Step 5 — Run the first scan
- From the saved connection, click Scan Now.
- The scanner queries the last 24 hours of logs by default.
- Results land in Inventory → Discovery as candidates with status
DISCOVERED. - For each candidate, decide:
- Promote to a full agent (moves it to
PENDING_REVIEW). Then fill in team / department / framework and approve. - Dismiss if it's a false positive (third-party SaaS, internal CI, etc.).
- Promote to a full agent (moves it to
Subsequent scans run on a schedule and only surface new candidates — existing rows aren't re-created.
What the scanner is looking for
The DNS scanner matches a curated list of LLM provider hostnames:
OpenAI, Anthropic, Google AI, AWS Bedrock, Azure OpenAI, Cohere, Mistral,
and the major OSS hosting providers. The match is by hostname suffix, so
both api.openai.com and api.openai.com.cn get caught.

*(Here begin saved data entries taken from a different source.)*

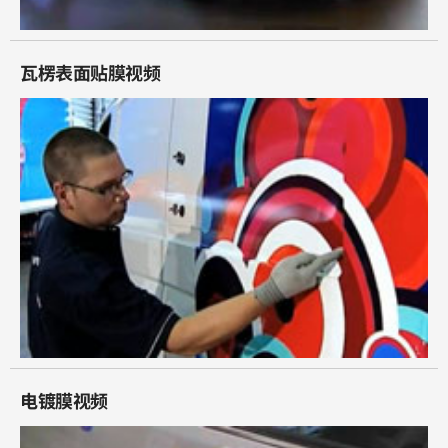
瓦楞表面贴膜视频
电镀膜视频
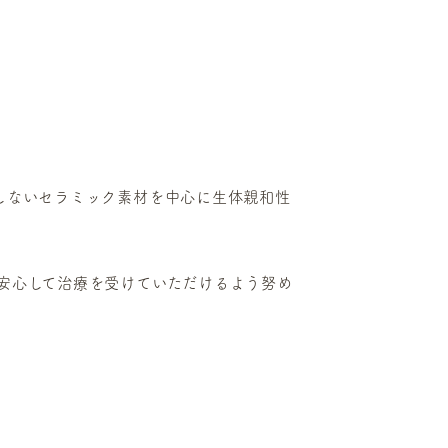
しないセラミック素材を中心に生体親和性
安心して治療を受けていただけるよう努め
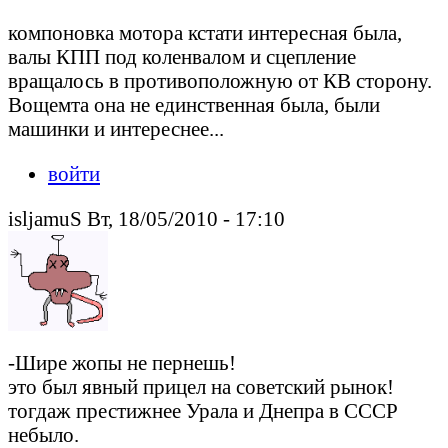
компоновка мотора кстати интересная была,
валы КПП под коленвалом и сцепление
вращалось в противоположную от КВ сторону.
Вощемта она не единственная была, были
машинки и интереснее...
войти
isljamuS Вт, 18/05/2010 - 17:10
-Шире жопы не пернешь!
это был явный прицел на советский рынок!
тогдаж престижнее Урала и Днепра в СССР
небыло.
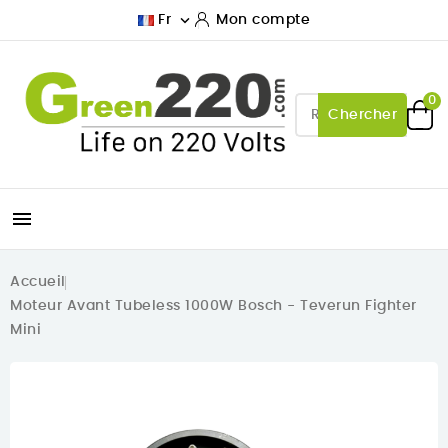

Fr
Mon compte
0
Chercher

Accueil
Moteur Avant Tubeless 1000W Bosch - Teverun Fighter
Mini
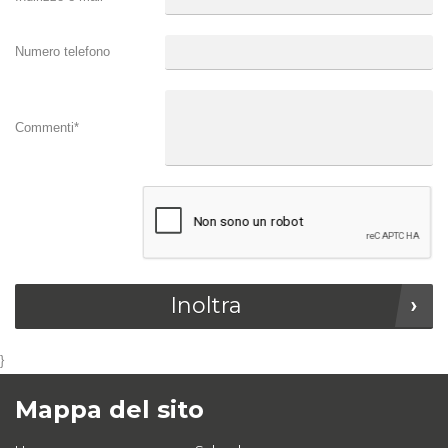
Numero telefono
Commenti
*
Inoltra
}
Mappa del sito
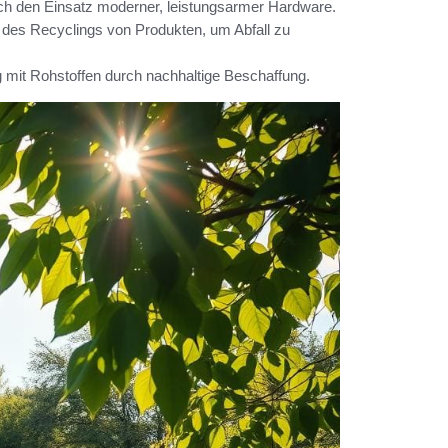
h den Einsatz moderner, leistungsarmer Hardware.
es Recyclings von Produkten, um Abfall zu
it Rohstoffen durch nachhaltige Beschaffung.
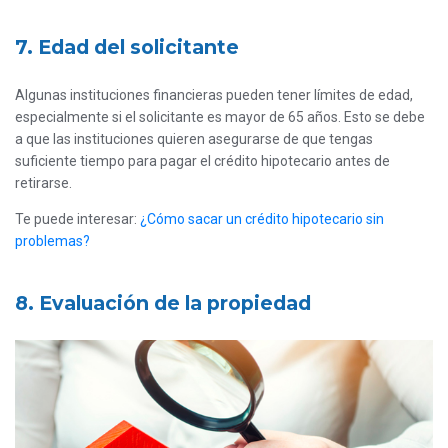
7. Edad del solicitante
Algunas instituciones financieras pueden tener límites de edad,
especialmente si el solicitante es mayor de 65 años. Esto se debe
a que las instituciones quieren asegurarse de que tengas
suficiente tiempo para pagar el crédito hipotecario antes de
retirarse.
Te puede interesar:
¿Cómo sacar un crédito hipotecario sin
problemas?
8. Evaluación de la propiedad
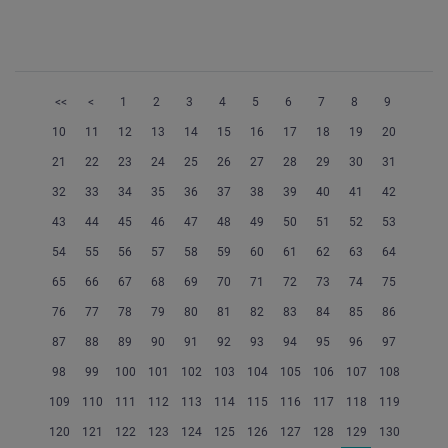
<<
<
1
2
3
4
5
6
7
8
9
10
11
12
13
14
15
16
17
18
19
20
21
22
23
24
25
26
27
28
29
30
31
32
33
34
35
36
37
38
39
40
41
42
43
44
45
46
47
48
49
50
51
52
53
54
55
56
57
58
59
60
61
62
63
64
65
66
67
68
69
70
71
72
73
74
75
76
77
78
79
80
81
82
83
84
85
86
87
88
89
90
91
92
93
94
95
96
97
98
99
100
101
102
103
104
105
106
107
108
109
110
111
112
113
114
115
116
117
118
119
120
121
122
123
124
125
126
127
128
129
130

If you're using a self-hosted model behind your own DNS name, the scanner won't find it from query logs alone — instrument it via SDK and register the agent manually.
Troubleshooting
Scan returns zero results.
- Confirm Route 53 query logging is actually writing to the log group (open it in CloudWatch — there should be log streams from the last hour).

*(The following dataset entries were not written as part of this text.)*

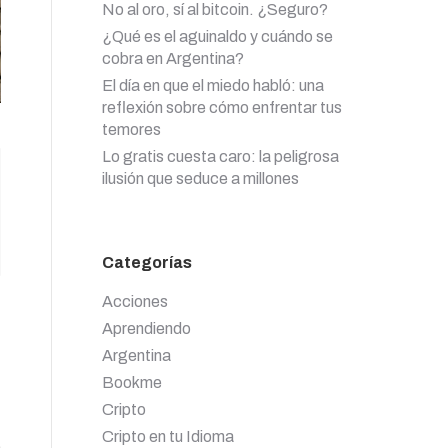
No al oro, sí al bitcoin. ¿Seguro?
¿Qué es el aguinaldo y cuándo se
cobra en Argentina?
El día en que el miedo habló: una
reflexión sobre cómo enfrentar tus
temores
Lo gratis cuesta caro: la peligrosa
ilusión que seduce a millones
Categorías
Acciones
Aprendiendo
Argentina
Bookme
Cripto
Cripto en tu Idioma
e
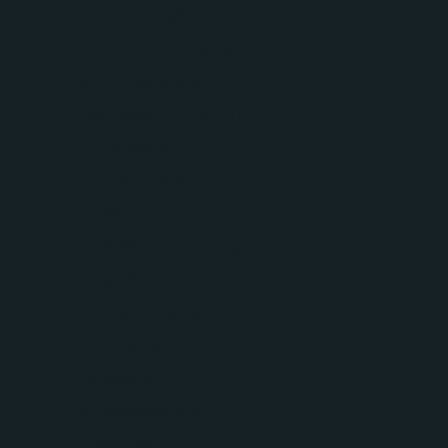
Backstartshjälp
Bluetooth (handsfree)
Broms-assistans
Centrallås (fjärrstyrt)
Digitalradio (DAB)
Digitalt mätarhus
Elhissar (fram)
Elinfällbara sidospeglar
Eluppvärmda sidospeglar
Fartbegränsare
Farthållare
Färddator
Körfilsassistans
Ljussensor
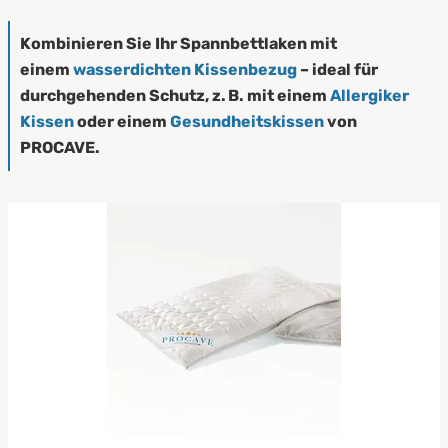
Kombinieren Sie Ihr Spannbettlaken mit
einem
wasserdichten Kissenbezug
– ideal für
durchgehenden Schutz, z. B. mit einem
Allergiker
Kissen
oder einem
Gesundheitskissen
von
PROCAVE.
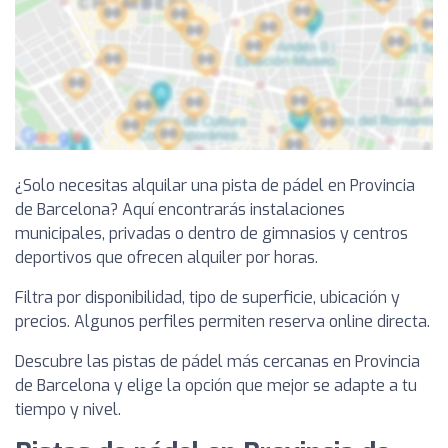
¿Solo necesitas alquilar una pista de pádel en Provincia
de Barcelona? Aquí encontrarás instalaciones
municipales, privadas o dentro de gimnasios y centros
deportivos que ofrecen alquiler por horas.
Filtra por disponibilidad, tipo de superficie, ubicación y
precios. Algunos perfiles permiten reserva online directa.
Descubre las pistas de pádel más cercanas en Provincia
de Barcelona y elige la opción que mejor se adapte a tu
tiempo y nivel.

- Confirm the log group name in the Cloud Connection matches exactly, including the leading slash.
- Confirm the IAM principal has
logs:StartQueryon this log group's ARN.
Test Connection fails with "AccessDenied".
- The IAM policy in Step 2 is missing or attached to the wrong principal.
- For cross-account: the trust policy on the role doesn't allow the account Muster is running in to assume it.
Test Connection succeeds, but Scan Now hangs.
- CloudWatch Logs Insights queries against very large log groups can take a few minutes. Wait 5 minutes before retrying.
- Check the worker logs for
awsDnsQueryScannererrors — the worker is the component that actually runs the query.
What's not yet documented
- Cost-Explorer-based discovery (finds agents by their AWS Bedrock / SageMaker spend rather than DNS).
- Git-source discovery (finds agents by scanning your repos for Langfuse / OpenAI SDK imports).
Both surfaces use the same inventory + status lifecycle covered in Agent Inventory.